We arrived at Death Valley all set up to solve the mystery of the Racetrack Playa’s incredible sailing stones. But things don’t always turn out the way you expect them to…
This remote, dry-mud area of one of America’s youngest national parks is strewn with small rocks and larger boulders of dolomite, all of which have long tracks trailing behind them in the hard pancake-flat surface, clear evidence that these seemingly stationary objects traverse, often significant distances, across the park’s dry lake. This phenomenon has been scientific conundrum since the 1940s, and I have always found this particular geological mystery a particularly fascinating one. Are these rocks moved by hurricane strength winds, rain, dust devils or other natural forces, perhaps? Everyone had his or her own hypothesis.
And so, when we had the opportunity to visit Death Valley on our latest US road trip, we made sure we had booked a tour of the legendary racetrack!
As luck would have it, however, we started our tour in the knowledge that scientists had only the day before our trip announced that they had observed the rocks in motion earlier in the year, thus drawing a line under decades of speculation and establishing a new scientific theory. The theory was made public across the United States on the morning of Thursday the 28th August. What timing?!
First Observation of Rocks in Motion
The scientists we need to thank for unraveling this enigma are Richard and James Norris, who published their findings in PLOS One (details below). To conduct their experiments, they used a weather station together with GPS instrumented rocks to track their movement, but they were also fortunate enough to capture on camera the rocks in motion one morning in December 2013. Whilst they have succeeded where many have failed for 60 years, their revelations tell of a form of “Goldilocks” scenario, where conditions have to be “just right” for is phenomenon to unfold.
One of the essential elements was rain, and in one of the driest places on Earth, rain is not present in the valley very often. Indeed the report notes that the movement in the rocks could be as sporadic as over years and decades, due to the extreme lack of rainfall in the area. To trigger the event, rain would need to fall in the area to create a pond to a depth that would leave part of the rocks exposed above the surface, and the temperature would then need to plummet sufficiently to freeze the pond.
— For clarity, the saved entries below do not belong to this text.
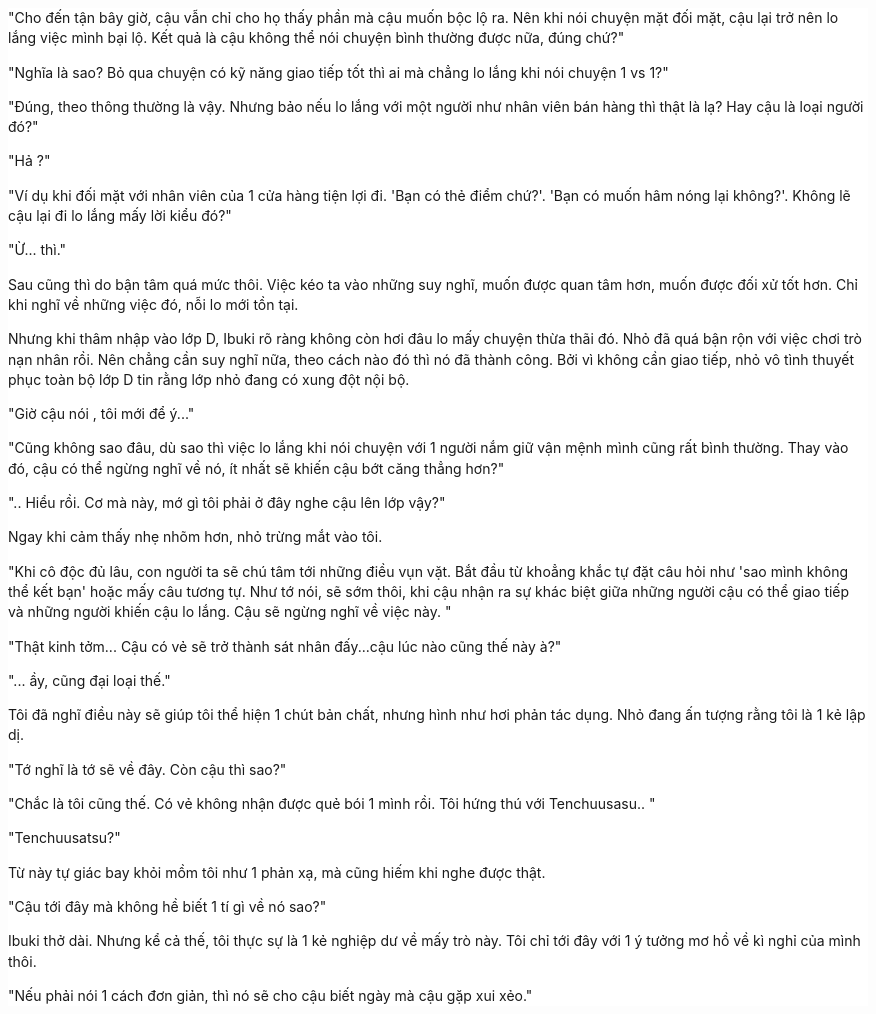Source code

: "Cho đến tận bây giờ, cậu vẫn chỉ cho họ thấy phần mà cậu muốn bộc lộ ra. Nên khi nói chuyện mặt đối mặt, cậu lại trở nên lo lắng việc mình bại lộ. Kết quả là cậu không thể nói chuyện bình thường được nữa, đúng chứ?"

"Nghĩa là sao? Bỏ qua chuyện có kỹ năng giao tiếp tốt thì ai mà chẳng lo lắng khi nói chuyện 1 vs 1?"

"Đúng, theo thông thường là vậy. Nhưng bảo nếu lo lắng với một người như nhân viên bán hàng thì thật là lạ? Hay cậu là loại người đó?"

"Hả ?"

"Ví dụ khi đối mặt với nhân viên của 1 cửa hàng tiện lợi đi. 'Bạn có thẻ điểm chứ?'. 'Bạn có muốn hâm nóng lại không?'. Không lẽ cậu lại đi lo lắng mấy lời kiểu đó?"

"Ừ\... thì."

Sau cũng thì do bận tâm quá mức thôi. Việc kéo ta vào những suy nghĩ, muốn được quan tâm hơn, muốn được đối xử tốt hơn. Chỉ khi nghĩ về những việc đó, nỗi lo mới tồn tại.

Nhưng khi thâm nhập vào lớp D, Ibuki rõ ràng không còn hơi đâu lo mấy chuyện thừa thãi đó. Nhỏ đã quá bận rộn với việc chơi trò nạn nhân rồi. Nên chẳng cần suy nghĩ nữa, theo cách nào đó thì nó đã thành công. Bởi vì không cần giao tiếp, nhỏ vô tình thuyết phục toàn bộ lớp D tin rằng lớp nhỏ đang có xung đột nội bộ.

"Giờ cậu nói , tôi mới để ý\..."

"Cũng không sao đâu, dù sao thì việc lo lắng khi nói chuyện với 1 người nắm giữ vận mệnh mình cũng rất bình thường. Thay vào đó, cậu có thể ngừng nghĩ về nó, ít nhất sẽ khiến cậu bớt căng thẳng hơn?"

".. Hiểu rồi. Cơ mà này, mớ gì tôi phải ở đây nghe cậu lên lớp vậy?"

Ngay khi cảm thấy nhẹ nhõm hơn, nhỏ trừng mắt vào tôi.

"Khi cô độc đủ lâu, con người ta sẽ chú tâm tới những điều vụn vặt. Bắt đầu từ khoẳng khắc tự đặt câu hỏi như 'sao mình không thể kết bạn' hoặc mấy câu tương tự. Như tớ nói, sẽ sớm thôi, khi cậu nhận ra sự khác biệt giữa những người cậu có thể giao tiếp và những người khiến cậu lo lắng. Cậu sẽ ngừng nghĩ về việc này. "

"Thật kinh tởm\... Cậu có vẻ sẽ trở thành sát nhân đấy\...cậu lúc nào cũng thế này à?"

"\... ầy, cũng đại loại thế."

Tôi đã nghĩ điều này sẽ giúp tôi thể hiện 1 chút bản chất, nhưng hình như hơi phản tác dụng. Nhỏ đang ấn tượng rằng tôi là 1 kẻ lập dị.

"Tớ nghĩ là tớ sẽ về đây. Còn cậu thì sao?"

"Chắc là tôi cũng thế. Có vẻ không nhận được quẻ bói 1 mình rồi. Tôi hứng thú với Tenchuusasu.. "

"Tenchuusatsu?"

Từ này tự giác bay khỏi mồm tôi như 1 phản xạ, mà cũng hiếm khi nghe được thật.

"Cậu tới đây mà không hề biết 1 tí gì về nó sao?"

Ibuki thở dài. Nhưng kể cả thế, tôi thực sự là 1 kẻ nghiệp dư về mấy trò này. Tôi chỉ tới đây với 1 ý tưởng mơ hồ về kì nghỉ của mình thôi.

"Nếu phải nói 1 cách đơn giản, thì nó sẽ cho cậu biết ngày mà cậu gặp xui xẻo."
The rocks were observed moving on sunny, clear days, when steady but light winds would cause floating ice to break-up and push rocks easily along the wet and slick mud of the playa. The tracks themselves were only visible when the water subsided from the plain. And there you have it: the unexplained finally explained! (You can read the full publication at http://www.plosone.org/article/info%3Adoi%2F10.1371%2Fjournal.pone.0105948)
Whilst some part of me was sad that we finally knew how these rocks glide through the mud, it was exciting to observe these marvels and understand and appreciate what we were seeing in their natural surroundings. The journey to the playa is in itself worth doing. A thirty mile off road track heading South-West from Ubehebe Crater and takes you through a myriad of different landscapes including volcanic areas and a Joshua Tree forest.
We would, however, recommend hiring a guide as the journey is treacherous and being stranded in the remote desert would be fatal, with Summer temperatures reaching the 120 degrees Fahrenheit and no cell-reception to call for help. We had a fantastic guide Gerry, from Farabee’s Jeep hire!